وَهُوَ ظُهُوْرُ أَثَرِ نِعْمَةِ اللهِ عَلَى لِسَانِ عَبْدِهِ: ثَنَاءً وَاعْتِرَافًا وَعَلَى قَلْبِهِ: شُهُوْدًا وَمَحَبَّةً وَعَلَى جَوَارِحِهِ: انْقِيَادًا وَطَاعَةً

“Syukur adalah menampakkan adanya nikmat Allah yang telah diterimanya. Secara lisan berupa pujian (ucapan alhamdulillah) dan pengakuan bahwa nikmat itu dari Allah, melalui hati berupa kesaksian dan kecintaan kepada Allah, dan melalui anggota badan, berupa kepatuhan dan ketaatan kepada Allah” (Ibn al-Qayyim, Madarij al-Salikin, II/244).

            Ibn Ajibah (w. 1224 H/1809 M) menjelaskan bahwa cara manusia menyikapi nikmat itu ada tiga tingkatan, yaitu cara awam, khawas, dan khawas al-khawas (Ibn Ajibah, Iqadhul Humam  Syarh Matan al-Hikam, I/169). 

            Pertama (cara kaum awam), mereka bergembira dengan kenikmatan yang diterima, karena kenikmatan itu dianggap dapat memberikan kelezatan, kemudahan, dan gengsi serta martabat di lingkungan sosialnya. Selain itu, mereka beranggapan bahwa kenikmatan berupa kesuksesan dan hal-hal yang dapat membahagiakan itu adalah berkat kepandaian dan keahliannya semata. Mereka tidak menyadari bahwa kenikmatan yang telah diterimanya itu adalah karena anugerah Allah swt. Model manusia seperti ini termasuk golongan orang-orang yang lalai dan tersesat serta terancam siksaan dari Allah, sebagaimana dalam berfirman-Nya:

فَلَمَّا نَسُوا۟ مَا ذُكِّرُوا۟ بِهِۦ فَتَحْنَا عَلَيْهِمْ أَبْوَٰبَ كُلِّ شَىْءٍ حَتَّىٰٓ إِذَا فَرِحُوا۟ بِمَآ أُوتُوٓا۟ أَخَذْنَٰهُم بَغْتَةً فَإِذَا هُم مُّبْلِسُونَ

“Maka tatkala mereka melupakan peringatan yang telah diberikan kepada mereka, Kamipun membukakan semua pintu kesenangan untuk mereka; sehingga apabila mereka bergembira dengan apa yang telah diberikan kepada mereka, Kami siksa mereka dengan sekonyong-konyong, maka ketika itu mereka terdiam berputus asa” (QS. Al-An’am, 44).

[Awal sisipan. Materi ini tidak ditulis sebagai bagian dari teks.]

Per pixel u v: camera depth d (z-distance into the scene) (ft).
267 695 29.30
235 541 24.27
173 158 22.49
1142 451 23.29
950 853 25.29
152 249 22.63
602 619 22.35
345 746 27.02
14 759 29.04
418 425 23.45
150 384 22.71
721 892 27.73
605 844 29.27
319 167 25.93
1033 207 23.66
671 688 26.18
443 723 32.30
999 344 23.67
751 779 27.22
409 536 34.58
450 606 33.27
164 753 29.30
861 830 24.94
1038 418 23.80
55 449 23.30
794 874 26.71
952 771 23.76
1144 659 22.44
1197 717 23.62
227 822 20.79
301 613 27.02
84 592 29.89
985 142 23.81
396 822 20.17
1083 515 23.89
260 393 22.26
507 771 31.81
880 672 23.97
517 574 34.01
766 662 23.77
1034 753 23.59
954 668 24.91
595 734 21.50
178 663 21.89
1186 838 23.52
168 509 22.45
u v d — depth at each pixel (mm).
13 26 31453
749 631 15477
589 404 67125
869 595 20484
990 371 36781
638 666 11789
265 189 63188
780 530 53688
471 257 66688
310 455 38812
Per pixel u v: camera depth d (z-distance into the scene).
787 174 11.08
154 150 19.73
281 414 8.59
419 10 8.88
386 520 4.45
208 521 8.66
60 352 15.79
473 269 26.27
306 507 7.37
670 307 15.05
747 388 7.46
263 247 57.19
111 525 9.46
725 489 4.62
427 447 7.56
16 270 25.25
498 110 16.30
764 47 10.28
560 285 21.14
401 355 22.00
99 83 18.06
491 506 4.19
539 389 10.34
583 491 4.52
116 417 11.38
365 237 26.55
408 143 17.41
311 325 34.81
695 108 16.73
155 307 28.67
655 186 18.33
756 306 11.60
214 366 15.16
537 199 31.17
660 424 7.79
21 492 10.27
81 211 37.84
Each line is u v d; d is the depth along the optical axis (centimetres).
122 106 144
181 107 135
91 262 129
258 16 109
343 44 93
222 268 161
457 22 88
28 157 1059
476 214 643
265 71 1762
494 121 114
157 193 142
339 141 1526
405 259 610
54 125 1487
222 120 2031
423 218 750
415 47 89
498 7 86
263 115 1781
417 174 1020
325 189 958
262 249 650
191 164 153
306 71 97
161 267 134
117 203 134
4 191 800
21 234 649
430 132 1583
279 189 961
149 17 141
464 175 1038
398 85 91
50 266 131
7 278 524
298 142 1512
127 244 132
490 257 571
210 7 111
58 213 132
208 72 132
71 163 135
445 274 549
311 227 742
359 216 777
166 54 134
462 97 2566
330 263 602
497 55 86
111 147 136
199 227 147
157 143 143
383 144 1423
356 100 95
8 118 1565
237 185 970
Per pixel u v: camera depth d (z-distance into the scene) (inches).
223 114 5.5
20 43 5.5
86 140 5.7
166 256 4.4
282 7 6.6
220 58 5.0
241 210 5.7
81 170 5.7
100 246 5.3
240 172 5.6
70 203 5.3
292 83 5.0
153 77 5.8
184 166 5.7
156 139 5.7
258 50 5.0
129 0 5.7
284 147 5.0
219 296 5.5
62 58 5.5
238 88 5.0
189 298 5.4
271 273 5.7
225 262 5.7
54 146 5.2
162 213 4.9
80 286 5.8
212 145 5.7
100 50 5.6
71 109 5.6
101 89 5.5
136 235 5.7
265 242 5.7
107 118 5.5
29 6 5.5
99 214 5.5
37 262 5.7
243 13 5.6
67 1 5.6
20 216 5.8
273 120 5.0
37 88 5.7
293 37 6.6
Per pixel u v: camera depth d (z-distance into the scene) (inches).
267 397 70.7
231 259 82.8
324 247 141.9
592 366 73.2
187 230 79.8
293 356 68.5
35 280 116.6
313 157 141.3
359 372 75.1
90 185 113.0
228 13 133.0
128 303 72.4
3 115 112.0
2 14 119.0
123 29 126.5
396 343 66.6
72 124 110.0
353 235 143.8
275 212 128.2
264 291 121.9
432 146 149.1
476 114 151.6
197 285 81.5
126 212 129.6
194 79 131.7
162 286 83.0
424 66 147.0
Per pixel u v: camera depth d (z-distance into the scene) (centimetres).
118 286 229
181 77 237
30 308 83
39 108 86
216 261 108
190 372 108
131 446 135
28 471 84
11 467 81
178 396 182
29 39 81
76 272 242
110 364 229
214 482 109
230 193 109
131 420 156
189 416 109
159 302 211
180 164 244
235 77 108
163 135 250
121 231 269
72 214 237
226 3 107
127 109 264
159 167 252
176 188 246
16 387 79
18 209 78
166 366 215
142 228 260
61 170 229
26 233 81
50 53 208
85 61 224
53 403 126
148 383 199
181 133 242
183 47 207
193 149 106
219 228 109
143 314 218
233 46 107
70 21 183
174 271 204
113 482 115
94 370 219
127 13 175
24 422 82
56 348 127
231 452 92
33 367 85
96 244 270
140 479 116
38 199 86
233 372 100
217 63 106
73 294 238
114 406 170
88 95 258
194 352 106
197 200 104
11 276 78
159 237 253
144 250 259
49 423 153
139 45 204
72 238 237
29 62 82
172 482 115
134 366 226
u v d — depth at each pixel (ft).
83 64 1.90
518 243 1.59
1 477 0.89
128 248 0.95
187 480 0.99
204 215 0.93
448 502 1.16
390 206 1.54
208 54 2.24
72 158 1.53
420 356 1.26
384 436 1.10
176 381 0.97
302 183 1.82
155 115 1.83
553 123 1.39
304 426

            Kedua (cara kaum khawas), mereka bergembira dengan kenikmatan yang diterima, karena kenikmatan itu bisa memberikan kelezatan, kemudahan, dan gengsi serta martabat di lingkungan sosialnya. Bedanya dengan yang pertama, model manusia yang kedua ini masih meyakini bahwa kesuksesan dalam meraih kenikmatan itu tidak semata-mata karena kepandaian dan kelihaiannya, tetapi juga dikarenakan adanya campur tangan atau anugerah dari Allah swt. Model manusia seperti ini termasuk dalam kategori orang-orang yang terpuji dan selamat dari kehinaan, sebagaimana firman Allah swt.:

قُلْ بِفَضْلِ ٱللَّهِ وَبِرَحْمَتِهِۦ فَبِذَٰلِكَ فَلْيَفْرَحُوا۟ هُوَ خَيْرٌ مِّمَّا يَجْمَعُونَ

"Dengan karunia Allah dan rahmat-Nya, hendaklah dengan itu mereka bergembira. Karunia Allah dan rahmat-Nya itu adalah lebih baik dari apa yang mereka kumpulkan" (QS. Yunus, 58).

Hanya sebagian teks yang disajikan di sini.